Jane has body dysmorphic disorder, or BDD. In this revised and expanded edition of The Broken Mirror, Dr Katherine Phillips draws on years of scientific research, clinical practice, and detailed interviews with patients to bring readers an updated and expanded book on this troubling and sometimes debilitating disorder, in which sufferers are obsessed with perceived flaws in their appearance. Phillips describes severe cases, such as Jane's, but also milder cases, such as Carl, a successful lawyer who uses work to distract him from his slightly thinning hair. Many sufferers function well, but remain secretly obsessed by their "hideous acne" or "horrible nose", sneaking constant peaks at a pocket mirror, or spending hours redoing makeup. BDD afflict millions of people. It isn't an uncommon disorder, simply a hidden one, since sufferers are often embarrassed to tell even their closest friends about their concerns; one woman, after fifty years of marriage, still kept her appearance worries a secret from her husband. This revised and expanded edition of The Broken Mirror provides updated information from recent research that sheds new light on this serious illness.
Besides the fascinating story of the disorder itself, The Broken Mirror is also a lifesaving handbook for sufferers, their families, and their doctors. Left untreated, the torment of BDD can lead to hospitalization and sometimes suicide. With treatment, many sufferers are able to lead normal lives. Phillips provides a quick self-assessment questionnaire, helping readers distinguish between normal appearance concerns and the obsession of BDD to determine whether they or someone they know have BDD. She includes common clues to BDD - such as frequent mirror checking, covering up with clothing, and excessive exercise. Four new chapters on treatment contain updated information and recommendations on how to effectively treat BDD - as well as frequently obtained treatments that should be avoided. A revised chapter offers helpful advice and reassurance for friends and families of BDD sufferers. Profoundly affected by the disorder themselves, those who care about someone with BDD will find both helpful advice and reassurance in this indispensable book.

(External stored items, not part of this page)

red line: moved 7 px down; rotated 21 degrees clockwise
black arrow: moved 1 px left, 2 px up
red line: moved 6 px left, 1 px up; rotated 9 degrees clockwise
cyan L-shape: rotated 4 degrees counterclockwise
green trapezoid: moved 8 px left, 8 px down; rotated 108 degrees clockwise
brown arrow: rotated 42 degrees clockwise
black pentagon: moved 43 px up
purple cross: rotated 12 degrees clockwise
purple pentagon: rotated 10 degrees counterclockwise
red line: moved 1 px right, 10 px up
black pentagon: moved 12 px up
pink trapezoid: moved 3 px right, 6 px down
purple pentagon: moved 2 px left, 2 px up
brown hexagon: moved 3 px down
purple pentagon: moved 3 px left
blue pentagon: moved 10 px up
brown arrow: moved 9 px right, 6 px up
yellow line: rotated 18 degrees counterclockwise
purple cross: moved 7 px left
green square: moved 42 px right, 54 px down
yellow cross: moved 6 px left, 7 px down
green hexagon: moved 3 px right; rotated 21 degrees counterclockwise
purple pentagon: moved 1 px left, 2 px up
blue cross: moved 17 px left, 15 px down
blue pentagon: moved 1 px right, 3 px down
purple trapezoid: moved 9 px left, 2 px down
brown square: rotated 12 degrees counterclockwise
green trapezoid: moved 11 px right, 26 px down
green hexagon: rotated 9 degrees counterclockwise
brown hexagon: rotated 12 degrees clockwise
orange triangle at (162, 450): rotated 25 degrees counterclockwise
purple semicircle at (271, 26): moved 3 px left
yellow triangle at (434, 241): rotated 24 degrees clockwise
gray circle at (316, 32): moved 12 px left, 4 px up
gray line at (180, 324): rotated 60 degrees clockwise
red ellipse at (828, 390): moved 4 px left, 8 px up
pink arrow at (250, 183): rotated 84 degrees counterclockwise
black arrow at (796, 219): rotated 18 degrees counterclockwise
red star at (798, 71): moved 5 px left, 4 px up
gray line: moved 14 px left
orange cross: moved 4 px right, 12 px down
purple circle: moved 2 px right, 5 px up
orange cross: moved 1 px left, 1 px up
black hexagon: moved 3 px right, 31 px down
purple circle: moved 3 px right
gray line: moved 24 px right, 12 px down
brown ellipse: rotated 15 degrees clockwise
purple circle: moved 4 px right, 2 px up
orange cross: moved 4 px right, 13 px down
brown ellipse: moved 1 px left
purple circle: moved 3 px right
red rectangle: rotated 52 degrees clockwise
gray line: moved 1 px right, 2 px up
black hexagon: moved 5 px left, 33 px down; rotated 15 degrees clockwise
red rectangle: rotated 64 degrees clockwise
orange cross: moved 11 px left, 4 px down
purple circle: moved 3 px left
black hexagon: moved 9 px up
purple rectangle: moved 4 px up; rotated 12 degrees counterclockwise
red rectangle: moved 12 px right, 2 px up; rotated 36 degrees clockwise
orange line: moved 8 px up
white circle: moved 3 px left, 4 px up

The revised and expanded edition of The Broken Mirror is the most comprehensive book on BDD and is written by the leading expert on this disorder. It is essential reading for psychiatrists, other mental health professionals, dermatologists and plastic surgeons; for the friends and family concerned about a loved one who won't believe their reassurance; and for the millions who suffer from BDD in silence and secrecy.
Katharine A. Phillips is RI Director of the Body Dysmorphic Disorder and Body Image Program at Butler Hospital in Providence, Rhode Island, and Professor of Psychiatry and Human Behavior at Brown University School of Medicine.